Re: Scheduled LONG queries

Dale E. Reed Jr. ( (no email) )
Fri, 13 Feb 1998 13:07:22 -0800

Kurt Schafer wrote:
>
> Could you elaborate a little ? For example, Consolidation is a stored
> procedure in the database now. How would I call this from the Scheduler ?

Although the consolidation is a stored procedure, the processing of it
is not. If you simply run a "consolidation 1", you'll probably get a
lot of records back. We are working on an alternative solution to being
able to schedule this.

What Graeme is talking about is rather than put the query into the
scheduler, create a stored procedure containing the query. Then
just put the name of the stored procedure into the TSQL text box
for the scheduler. You can test the proc but typing just the name
is query manager and executing.

The cool thing about stored procedures is that you can access
them from defined remote servers. We do this a lot to move
or manually replicate information.

----------

**REQUESTS:**
• A. Can you sum up the reply about scheduling stored procedures in two sentences?
• B. Could you pick up the reply about scheduling stored procedures after its last sentence and keep writing it?
None of the data that comes next is needed here.

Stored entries

----------

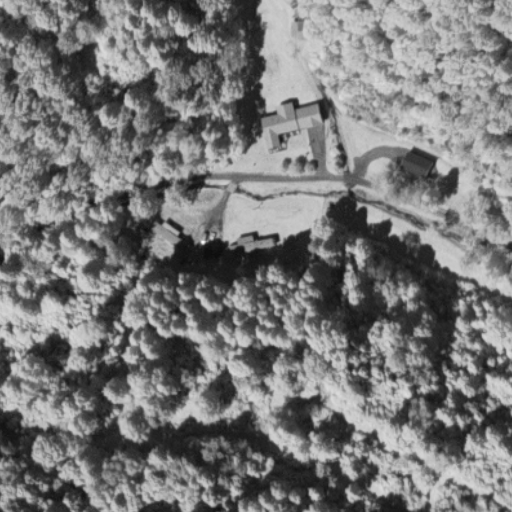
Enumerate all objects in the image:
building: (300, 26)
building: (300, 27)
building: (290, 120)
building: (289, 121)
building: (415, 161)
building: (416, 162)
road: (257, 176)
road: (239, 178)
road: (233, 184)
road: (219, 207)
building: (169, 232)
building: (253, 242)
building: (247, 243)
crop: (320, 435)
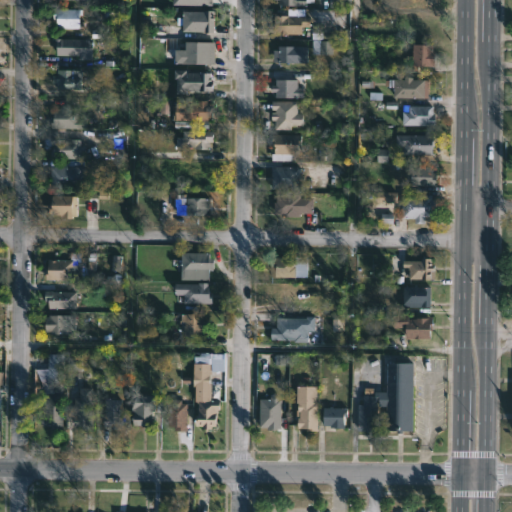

----------

**WRITTEN RESPONSES:**
• A. Consolidation is a stored procedure, but running it directly will probably return a lot of records, so an alternative way to schedule it is being worked on. The suggested approach is to put the query into a stored procedure and enter that procedure's name in the scheduler's TSQL text box, and stored procedures can also be accessed from defined remote servers.

• B.
> -----Original Message-----
> From: Graeme Slogrove <graeme@fdd.net>
> To: emerald@emerald.iea.com <emerald@emerald.iea.com>
> Date: Friday, February 13, 1998 3:06 PM
> Subject: Re: Scheduled LONG queries
>
> >
> >> As we evolve our Emerald installation, we have started to require
> >> increasingly more complex TSQL statements to be run on a scheduled
> >basis.
> >> The 256 character limit is starting to cause problems.
> >
> >Try rather writing these as stored procedures. Them simply call the SP
> >from the Task Manager, hoping of course that you haven't named your
> >task with a name of more than 256 characters ;)
> >
> >Cheers!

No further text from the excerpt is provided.